After you finished moulding me…
My school days are over, and respect has replaced the fear of failure. Respect for the struggles of my teachers to make me a better person. My first-grade report card read “Studious and Industrious but can do better”. All the teachers try to do is to make you a better person – at sports, at studies, at relationships and in your values. They don’t succeed in all of these all the time – there are many reasons – lack of time, infrastructure, the multiplicity of tasks, lack of interest or willingness on the part of the student, and sometimes interference from the parents, but they don’t stop trying. Many would argue that they are paid for doing just that, but my experience both as a student and as a parent is that they never stop trying. For many, if not all, it is a lifelong vocation, not merely a profession and we doff our hats to them. But that’s not all we must do, every Teacher’s Day.
It’s also self – belief of the student as can be seen from the story of Teacher’s whisky which dates to more than 175 years ago, when the new ‘Excise Act’ was introduced in Scotland, and William Teacher a 19-year-old, former-cotton mill worker with an uncompromising attitude and a whole barrelful of self-belief created the one of the largest selling Whisky brands in the world. Often it is used for celebrations – except on Teachers Day!
India is different. It’s a land crazy about degrees and percentages with little respect for education and knowledge, and a teacher who tries to impart the latter is often berated for his / her involvement beyond the call of duty by students and parents alike; realization dawns much later when lacking employability among the qualified but uneducated peaks.

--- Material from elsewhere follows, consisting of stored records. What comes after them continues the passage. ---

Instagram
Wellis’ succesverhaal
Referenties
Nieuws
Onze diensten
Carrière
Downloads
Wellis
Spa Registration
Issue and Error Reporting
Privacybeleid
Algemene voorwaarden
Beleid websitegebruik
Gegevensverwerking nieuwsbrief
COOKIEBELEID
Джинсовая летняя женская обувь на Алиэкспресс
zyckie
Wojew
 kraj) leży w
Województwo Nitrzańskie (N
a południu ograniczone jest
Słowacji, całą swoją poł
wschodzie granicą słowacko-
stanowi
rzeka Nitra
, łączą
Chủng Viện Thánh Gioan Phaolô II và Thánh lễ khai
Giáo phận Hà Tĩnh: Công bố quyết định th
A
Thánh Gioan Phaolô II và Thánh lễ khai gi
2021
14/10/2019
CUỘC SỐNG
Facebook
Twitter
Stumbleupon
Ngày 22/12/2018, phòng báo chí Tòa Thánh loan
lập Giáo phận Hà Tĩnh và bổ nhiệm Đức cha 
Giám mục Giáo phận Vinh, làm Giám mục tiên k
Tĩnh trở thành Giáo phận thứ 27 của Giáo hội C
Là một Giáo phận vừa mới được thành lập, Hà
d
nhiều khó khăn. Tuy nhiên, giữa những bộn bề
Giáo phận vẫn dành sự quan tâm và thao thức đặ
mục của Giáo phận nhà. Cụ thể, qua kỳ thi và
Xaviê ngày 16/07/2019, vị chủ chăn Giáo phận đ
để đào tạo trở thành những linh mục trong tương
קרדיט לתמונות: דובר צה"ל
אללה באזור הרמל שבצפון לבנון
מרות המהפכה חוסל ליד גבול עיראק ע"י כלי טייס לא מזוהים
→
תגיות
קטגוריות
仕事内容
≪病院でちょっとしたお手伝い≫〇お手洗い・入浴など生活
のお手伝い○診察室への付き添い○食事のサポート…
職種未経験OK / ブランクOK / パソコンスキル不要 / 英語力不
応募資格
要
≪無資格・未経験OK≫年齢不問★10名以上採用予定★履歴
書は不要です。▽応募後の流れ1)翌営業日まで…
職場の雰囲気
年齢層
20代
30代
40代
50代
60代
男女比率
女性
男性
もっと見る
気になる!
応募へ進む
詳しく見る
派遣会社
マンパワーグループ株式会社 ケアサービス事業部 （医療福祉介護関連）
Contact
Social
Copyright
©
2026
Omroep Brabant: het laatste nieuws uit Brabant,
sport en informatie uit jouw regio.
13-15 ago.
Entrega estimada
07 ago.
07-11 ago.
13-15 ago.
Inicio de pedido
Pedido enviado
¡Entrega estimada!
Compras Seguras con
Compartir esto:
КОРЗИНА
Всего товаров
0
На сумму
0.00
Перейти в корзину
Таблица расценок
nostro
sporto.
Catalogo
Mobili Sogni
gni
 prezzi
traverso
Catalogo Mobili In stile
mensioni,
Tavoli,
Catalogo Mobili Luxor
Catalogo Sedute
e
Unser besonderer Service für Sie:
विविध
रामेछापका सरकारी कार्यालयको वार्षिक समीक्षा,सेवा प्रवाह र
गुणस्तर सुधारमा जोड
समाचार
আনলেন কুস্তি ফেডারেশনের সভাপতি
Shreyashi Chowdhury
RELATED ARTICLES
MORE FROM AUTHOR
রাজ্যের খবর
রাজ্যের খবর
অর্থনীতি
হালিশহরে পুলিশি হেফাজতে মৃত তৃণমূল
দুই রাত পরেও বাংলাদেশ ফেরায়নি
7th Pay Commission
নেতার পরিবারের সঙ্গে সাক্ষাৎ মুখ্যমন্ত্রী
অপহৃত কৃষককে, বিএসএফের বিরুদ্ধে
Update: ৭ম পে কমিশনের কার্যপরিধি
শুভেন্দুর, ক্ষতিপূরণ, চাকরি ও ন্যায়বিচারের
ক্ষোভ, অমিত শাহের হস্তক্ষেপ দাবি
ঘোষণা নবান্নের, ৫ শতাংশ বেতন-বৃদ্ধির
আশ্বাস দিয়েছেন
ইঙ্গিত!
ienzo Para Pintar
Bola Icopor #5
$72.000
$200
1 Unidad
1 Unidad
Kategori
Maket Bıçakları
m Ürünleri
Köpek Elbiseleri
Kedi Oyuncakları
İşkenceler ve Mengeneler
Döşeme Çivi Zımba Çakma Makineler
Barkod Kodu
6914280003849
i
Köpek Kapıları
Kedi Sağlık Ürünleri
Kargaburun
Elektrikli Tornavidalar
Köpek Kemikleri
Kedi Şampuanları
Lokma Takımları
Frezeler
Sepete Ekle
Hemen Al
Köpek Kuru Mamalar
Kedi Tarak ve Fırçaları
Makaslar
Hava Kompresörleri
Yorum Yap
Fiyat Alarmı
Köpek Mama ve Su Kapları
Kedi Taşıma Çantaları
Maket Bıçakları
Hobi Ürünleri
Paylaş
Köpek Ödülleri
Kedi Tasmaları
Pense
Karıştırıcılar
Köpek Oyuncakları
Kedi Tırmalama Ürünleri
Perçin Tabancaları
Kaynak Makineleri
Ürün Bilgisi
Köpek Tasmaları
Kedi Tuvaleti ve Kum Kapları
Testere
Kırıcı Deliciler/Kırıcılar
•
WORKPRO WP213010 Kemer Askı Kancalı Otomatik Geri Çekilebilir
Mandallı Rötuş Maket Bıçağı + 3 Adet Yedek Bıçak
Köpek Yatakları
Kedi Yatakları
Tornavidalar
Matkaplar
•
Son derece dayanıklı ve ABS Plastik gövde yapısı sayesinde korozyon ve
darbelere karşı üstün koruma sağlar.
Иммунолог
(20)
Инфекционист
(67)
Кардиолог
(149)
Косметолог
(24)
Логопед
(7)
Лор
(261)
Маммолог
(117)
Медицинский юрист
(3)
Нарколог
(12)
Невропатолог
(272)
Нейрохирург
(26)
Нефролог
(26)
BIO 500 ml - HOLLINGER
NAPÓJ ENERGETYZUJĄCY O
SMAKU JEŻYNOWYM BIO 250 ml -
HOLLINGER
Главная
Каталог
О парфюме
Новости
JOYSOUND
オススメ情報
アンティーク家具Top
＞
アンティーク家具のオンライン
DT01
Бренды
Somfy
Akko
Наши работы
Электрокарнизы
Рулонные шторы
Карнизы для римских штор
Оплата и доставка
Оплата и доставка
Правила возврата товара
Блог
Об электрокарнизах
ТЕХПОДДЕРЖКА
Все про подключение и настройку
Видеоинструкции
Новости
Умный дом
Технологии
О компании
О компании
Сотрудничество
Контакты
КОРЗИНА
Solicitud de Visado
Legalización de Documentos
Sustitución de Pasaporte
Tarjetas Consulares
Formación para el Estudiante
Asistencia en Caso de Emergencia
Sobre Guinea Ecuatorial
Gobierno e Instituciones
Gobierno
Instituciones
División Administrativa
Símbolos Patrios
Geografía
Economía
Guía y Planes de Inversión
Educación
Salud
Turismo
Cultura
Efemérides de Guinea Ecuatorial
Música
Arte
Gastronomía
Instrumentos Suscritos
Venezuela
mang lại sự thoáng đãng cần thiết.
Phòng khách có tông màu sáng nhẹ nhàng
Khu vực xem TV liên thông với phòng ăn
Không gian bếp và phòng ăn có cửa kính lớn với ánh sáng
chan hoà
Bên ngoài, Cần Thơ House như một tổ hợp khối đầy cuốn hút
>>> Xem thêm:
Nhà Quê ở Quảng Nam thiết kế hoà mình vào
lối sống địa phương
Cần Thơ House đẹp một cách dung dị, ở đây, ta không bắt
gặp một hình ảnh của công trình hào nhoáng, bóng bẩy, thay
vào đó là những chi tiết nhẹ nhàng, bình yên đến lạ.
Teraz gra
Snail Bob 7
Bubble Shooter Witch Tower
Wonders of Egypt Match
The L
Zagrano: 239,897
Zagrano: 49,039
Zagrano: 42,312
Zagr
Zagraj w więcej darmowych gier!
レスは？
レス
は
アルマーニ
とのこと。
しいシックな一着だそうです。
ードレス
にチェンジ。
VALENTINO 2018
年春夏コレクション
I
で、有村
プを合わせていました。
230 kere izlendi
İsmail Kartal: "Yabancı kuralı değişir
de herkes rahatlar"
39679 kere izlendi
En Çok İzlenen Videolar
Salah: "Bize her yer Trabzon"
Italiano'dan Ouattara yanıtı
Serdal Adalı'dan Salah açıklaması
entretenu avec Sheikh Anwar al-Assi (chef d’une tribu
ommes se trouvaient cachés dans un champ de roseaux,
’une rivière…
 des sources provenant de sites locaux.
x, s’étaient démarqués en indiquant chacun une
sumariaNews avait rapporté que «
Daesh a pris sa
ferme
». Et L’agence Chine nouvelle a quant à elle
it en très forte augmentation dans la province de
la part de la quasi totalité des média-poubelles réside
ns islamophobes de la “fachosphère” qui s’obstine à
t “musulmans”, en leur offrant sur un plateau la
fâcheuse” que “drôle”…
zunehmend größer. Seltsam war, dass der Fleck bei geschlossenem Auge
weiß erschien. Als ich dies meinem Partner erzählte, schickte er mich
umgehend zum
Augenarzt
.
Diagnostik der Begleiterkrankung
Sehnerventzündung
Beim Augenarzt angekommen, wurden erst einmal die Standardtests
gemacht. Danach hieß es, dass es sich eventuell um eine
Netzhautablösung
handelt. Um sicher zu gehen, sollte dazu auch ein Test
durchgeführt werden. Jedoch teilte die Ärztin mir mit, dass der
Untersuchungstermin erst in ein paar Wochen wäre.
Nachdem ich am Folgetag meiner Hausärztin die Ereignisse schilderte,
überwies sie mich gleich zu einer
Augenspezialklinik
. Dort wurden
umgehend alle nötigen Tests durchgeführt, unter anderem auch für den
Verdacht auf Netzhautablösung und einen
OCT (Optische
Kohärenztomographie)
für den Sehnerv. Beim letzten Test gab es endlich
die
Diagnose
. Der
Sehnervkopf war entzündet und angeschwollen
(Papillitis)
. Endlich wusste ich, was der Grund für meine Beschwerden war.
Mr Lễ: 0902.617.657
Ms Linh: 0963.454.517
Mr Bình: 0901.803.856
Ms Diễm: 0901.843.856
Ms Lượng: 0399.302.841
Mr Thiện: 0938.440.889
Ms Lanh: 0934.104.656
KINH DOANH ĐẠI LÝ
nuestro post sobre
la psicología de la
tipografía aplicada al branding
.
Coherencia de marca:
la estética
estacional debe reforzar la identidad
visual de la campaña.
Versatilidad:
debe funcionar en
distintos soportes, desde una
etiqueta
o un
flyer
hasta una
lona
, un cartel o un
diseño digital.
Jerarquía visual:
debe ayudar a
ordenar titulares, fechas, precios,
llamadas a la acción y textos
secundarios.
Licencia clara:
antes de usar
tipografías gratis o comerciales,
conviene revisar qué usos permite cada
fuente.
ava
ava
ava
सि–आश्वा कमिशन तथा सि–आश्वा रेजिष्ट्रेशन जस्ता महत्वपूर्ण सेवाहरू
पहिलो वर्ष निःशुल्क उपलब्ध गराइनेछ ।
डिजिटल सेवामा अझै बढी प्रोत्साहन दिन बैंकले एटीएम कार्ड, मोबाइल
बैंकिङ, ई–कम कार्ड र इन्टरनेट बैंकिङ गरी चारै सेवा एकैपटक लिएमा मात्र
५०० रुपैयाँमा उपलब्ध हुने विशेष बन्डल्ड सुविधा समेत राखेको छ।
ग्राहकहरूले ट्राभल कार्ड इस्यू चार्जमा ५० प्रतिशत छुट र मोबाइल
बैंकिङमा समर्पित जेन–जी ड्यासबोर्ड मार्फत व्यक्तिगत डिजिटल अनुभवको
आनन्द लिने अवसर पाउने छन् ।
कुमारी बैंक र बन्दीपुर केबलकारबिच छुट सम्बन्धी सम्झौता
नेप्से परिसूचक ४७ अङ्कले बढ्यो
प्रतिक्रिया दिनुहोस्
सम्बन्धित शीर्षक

No doubt, as time goes on, the tribe of those who believe teaching is a profession vs those who believe it’s a vocation will increase because of the nature of India’s demography and economy; this would be to the detriment of the nation; the government must make efforts through certifications, accreditations and rewards to sustain teaching as a vocation rather than allow it to deteriorate into a profession which at best can get you qualified, but will never qualify you.
Thank you, Teacher, for the shape of me. Round is a shape, but I’m well rounded – that’s next level!
This Article is written in a lighter vein. It hopes to bring a smile to your face, and you must not ascribe motives to its contents. There is no connection to events and characters in real life and if perchance you find a connection with any such real-life event or character, rest assured it’s purely coincidental.